Required Qualifications

• Minimum 8-10 years of professional experience in running a cybersecurity function, including analyzing and applying cybersecurity risk, risk management, and privacy practices
• At least 5 years of experience working with cross-functional teams
• Experience with all aspects of regulatory and contractual compliance, especially Payment Card Industry (PCI), Sarbanes Oxley, and Health Information Portability and Accountability Act (HIPAA) requirements for as they relate to IT
• Experience with IT process, risk and control frameworks, such as COBIT, ISO 27001, ITIL, Risk IT
• Experience communicating and presenting both verbally and in writing to various audiences, including committees, large groups, senior management, and executive leadership
• Proficient in network security design and architecture, capacity planning, network performance monitoring, end-point protection, patch-management, vulnerability management, penetration testing, intrusion detection, risk management, mobile device management, wireless management and data loss prevention.
• CISSP (Certified Information System Security Professional), CISA (Certified Information Systems Auditor) OR CRISC (Certified in Risk and Information System Control) OR CGEIT (Certified in Governance of Enterprise IT)

Preferred Qualifications

• Bachelor’s degree preferred or equivalent combination of education and relevant experience

PHYSICAL REQUIREMENTS/ADA:

This position requires the ability to work in an office environment, including using a computer, attending meetings, working as part of a team, and the ability to communicate with team members and others. Regular attendance also is a requirement of the position.

This role requires regular in-office presence, including attending in-person team interaction, meetings and collaboration, client support, mentoring, coaching, and/or feedback.

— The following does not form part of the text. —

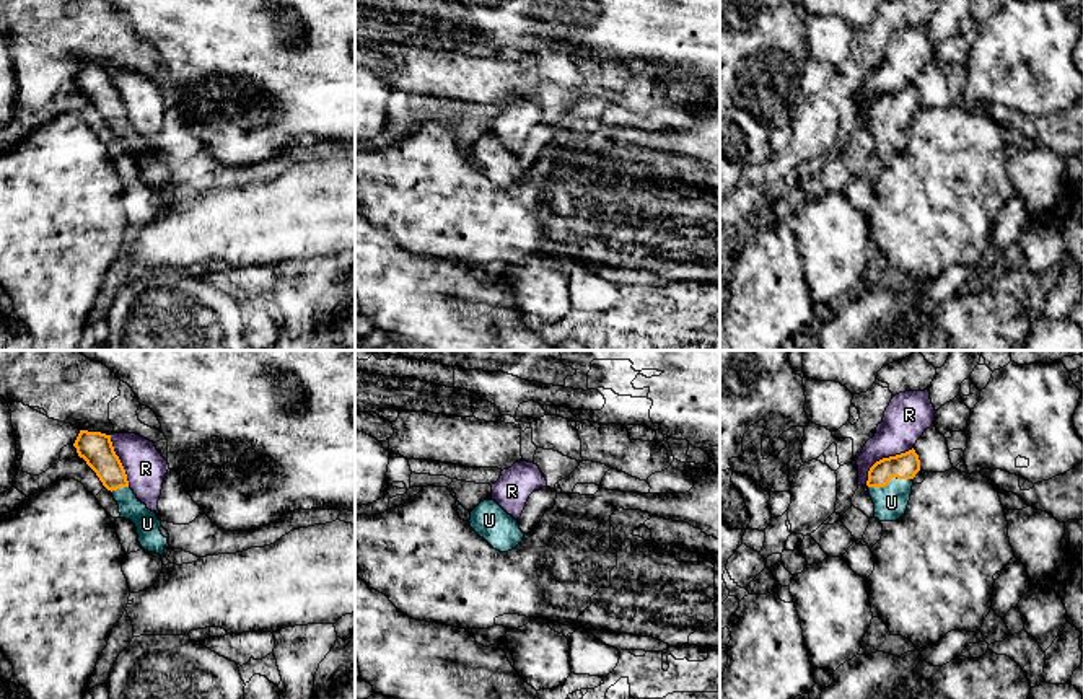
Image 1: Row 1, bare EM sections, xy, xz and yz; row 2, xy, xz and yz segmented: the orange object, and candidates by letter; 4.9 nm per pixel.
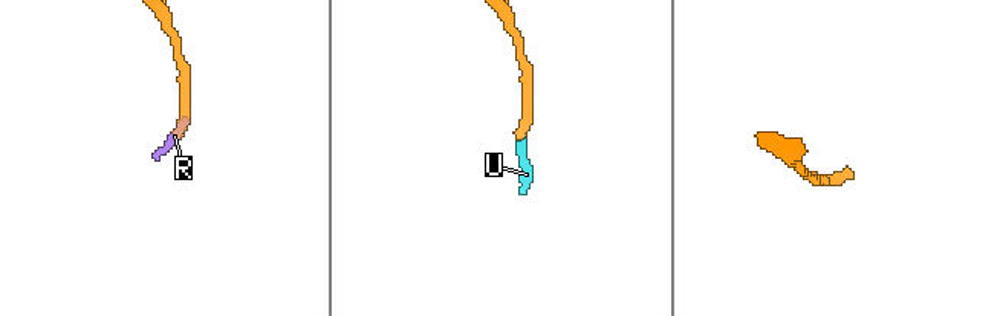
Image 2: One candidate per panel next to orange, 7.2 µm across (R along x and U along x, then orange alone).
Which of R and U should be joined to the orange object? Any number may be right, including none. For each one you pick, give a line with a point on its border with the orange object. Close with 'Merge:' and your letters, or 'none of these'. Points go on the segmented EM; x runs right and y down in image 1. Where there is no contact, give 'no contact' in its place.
U: yz (890, 479)
Merge: U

However, this role can perform duties effectively using a combination of in-office and remote work. #LI-Hybrid

SUPERVISORY RESPONSIBILITIES:

Analyst, Senior Analyst and Lead Analyst

DISCLAIMER:

This job description is a summary of the primary duties and responsibilities of the job and position. It is not intended to be a comprehensive or all-inclusive listing of duties and responsibilities. Contents are subject to change at management’s discretion.

EQUAL EMPLOYMENT OPPORTUNITY:

Ross is an equal employment opportunity employer. We consider individuals for employment or promotion according to their skills, abilities and experience. We believe that it is an essential part of the Company’s overall commitment to attract, hire and develop a strong, talented and diverse workforce. Ross is committed to complying with all applicable laws prohibiting discrimination based on race, color, religious creed, age, national origin, ancestry, physical, mental or developmental disability, sex (which includes pregnancy, childbirth, breastfeeding and medical conditions related to pregnancy, childbirth or breastfeeding), veteran status, military status, marital or registered domestic partnership status, medical condition (including cancer or genetic characteristics), genetic information, gender, gender identity, gender expression, sexual orientation, as well as any other category protected by federal, state or local laws.